Smith, connected in uniquely Mendo ways, got off light.

His argument was that the sex with his 15-year old student was consensual. In most jurisdictions in cases of sexual abuse of a minor that kind of defense wouldn’t cut much ice. Pubescent teens are easily coerced or otherwise persuaded to do the bidding of adult males — even more so when the adult is their teacher, a figure of authority, propriety and alleged wisdom. But Smith only got a little rap on the knuckles, and a few days in the County Jail.

How did he get off so light?

Well, for one thing, he had a good lawyer, Mark Kalina. But there seems to be something else at play in this case. The District Attorney, Meredith Lintott, elected on “feminist” promises to protect women and children, wasn’t particularly adamant in prosecuting the case. She dropped most of the original charges filed by the Willits Police.

Then, too, there was a great deal of “community support” for Smith from North County liberals arrayed in a unique alliance with the Mormon Church among whose influentially large local congregation are included members of Smith's family. Who knows? Maybe Smith descends from the church's founder, Joe Smith, the guy who had a vision from God directing him to authorize polygamy in his church, and to especially include teenage girls in the divine plan to go forth and multiply.

Whatever his pedigree, Smith packed the courtroom with Mormon dignitaries, liberals and even a bearded female therapist, all of whom said Smith was just too darn nice a guy to be packed off to the state pen. You'd have thought the girl had molested him.

Recently elected Judge Clayton Brennan read the many letters of support for the priapic pedagogue, listened to the therapists and, peering out at the overflow turnout for Smith, saw the writing on the wall, as it were, then decided that prison would be too harsh an environment for a man of Smith’s eminence.

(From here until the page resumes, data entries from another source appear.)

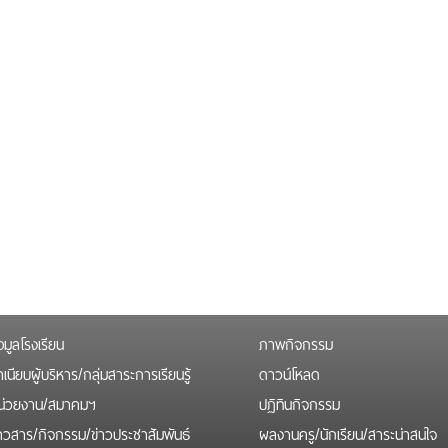
อมูลโรงเรียน
ภาพกิจกรรม
เนียบผู้บริหาร/กลุ่มสาระการเรียนรู้
ดาวน์โหลด
น่วยงาน/สมาคมฯ
ปฏิทินกิจกรรม
่าวสาร/กิจกรรม/ข่าวประชาสัมพันธ์
ผลงานครู/นักเรียน/สาระน่าสนใจ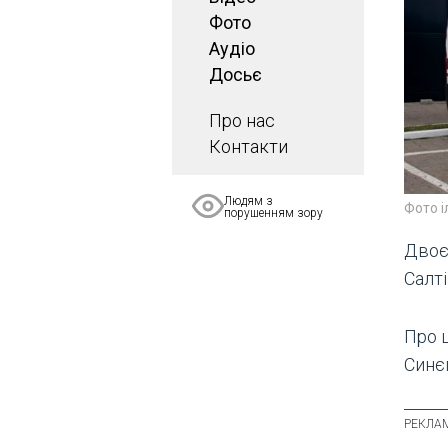
Фото
Аудіо
Досьє
Про нас
Контакти
Людям з
Фото 
порушенням зору
Двоє
Салт
Про 
Синє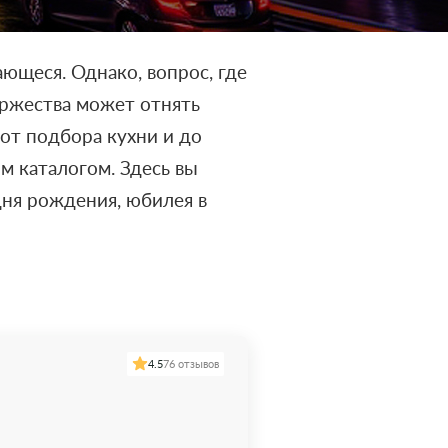
ющеся. Однако, вопрос, где
оржества может отнять
 от подбора кухни и до
м каталогом. Здесь вы
дня рождения, юбилея в
4.5
76 отзывов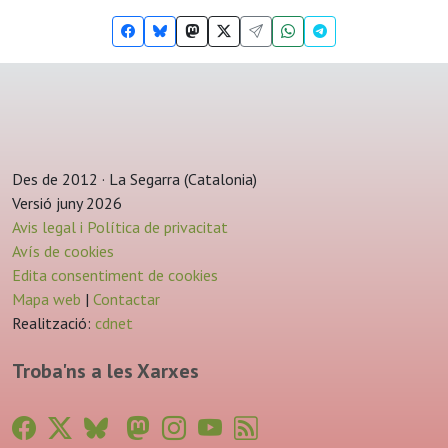
Des de 2012 · La Segarra (Catalonia)
Versió juny 2026
Avis legal i Política de privacitat
Avís de cookies
Edita consentiment de cookies
Mapa web
|
Contactar
Realització:
cdnet
Troba'ns a les Xarxes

Prison, after all, is a place for working class molesters, not church-going professionals. A Fort Bragg kid of 19 just went to prison for a much milder dalliance with a teenage girl, and some of us remember the Ukiah truck driver, Mark Sprinkle, who got 45-to-life for 90 seconds of “sexual touching.” Sprinkle's alleged victims had voluntarily removed their clothes in his car.

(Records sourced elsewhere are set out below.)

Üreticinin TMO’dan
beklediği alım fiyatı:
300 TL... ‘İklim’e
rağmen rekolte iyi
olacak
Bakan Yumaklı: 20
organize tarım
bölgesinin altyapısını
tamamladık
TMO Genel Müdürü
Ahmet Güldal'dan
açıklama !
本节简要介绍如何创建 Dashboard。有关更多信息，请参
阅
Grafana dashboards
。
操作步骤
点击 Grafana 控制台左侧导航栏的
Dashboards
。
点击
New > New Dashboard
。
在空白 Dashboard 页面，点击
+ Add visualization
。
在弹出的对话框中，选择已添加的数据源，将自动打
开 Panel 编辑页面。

O yea, Mendo justice can be arbitrary.

Mr. Kalina appeared in court for Smith last week to deal with a matter of the therapy bill for his young victim. The sessions are $45 each and the bill was up to $2620. Kalina said Smith would pay it, and that was that.

Smith, by the way, was not required to register as a sex offender.

* * *

Letters calling for leniency for Russell Rexrode didn’t cut much ice in Judge Ron Brown’s court; Rexrode is neither a teacher nor a child molester, just a country working guy raising a family and a little medical marijuana.

Rexrode had a big manila envelope stuffed with support letters. He tried to give them to his lawyer, Jan Cole-Wilson, to give the judge, but she just shrugged them off. He was left there in the dock, awkwardly wondering how to proceed. Finally, he got the judge’s attention and took them up to the bench. Judge Brown said they wouldn’t make any difference, but that he’d deign to read them anyway, some other time.

A deal had already been made that Rexrode would do the time, 180 days for marijuana cultivation, and 90 more for a violation of probation, and forego the two years of probation which would have got him a lighter jail sentence. Russell Rexrode wants nothing more to do with Mendo justice, ever.

Years ago a drunk lawyer hit Rexrode head-on. Twenty years later the justice system itself hit Rexrode head-on when Fish and Game showed up in show biz, photo-op numbers at Rexrode's Fort Bragg house to arrest him for possessing a baby mountain lion he'd not only rescued but had already turned in. The state's mountain lion rescuers, spotting Rexrode's authorized medical marijuana, summoned the Drug Task Force and, well, here the guy is three years later deep in debt and wondering how his wife and two little kids are going to get by while he's sitting out on Low Gap Road.

Since Rexrode has no criminal record, no violent crimes on his rap sheet, he should qualify for an ankle bracelet, meaning he can do his time at home so he can work to support his family.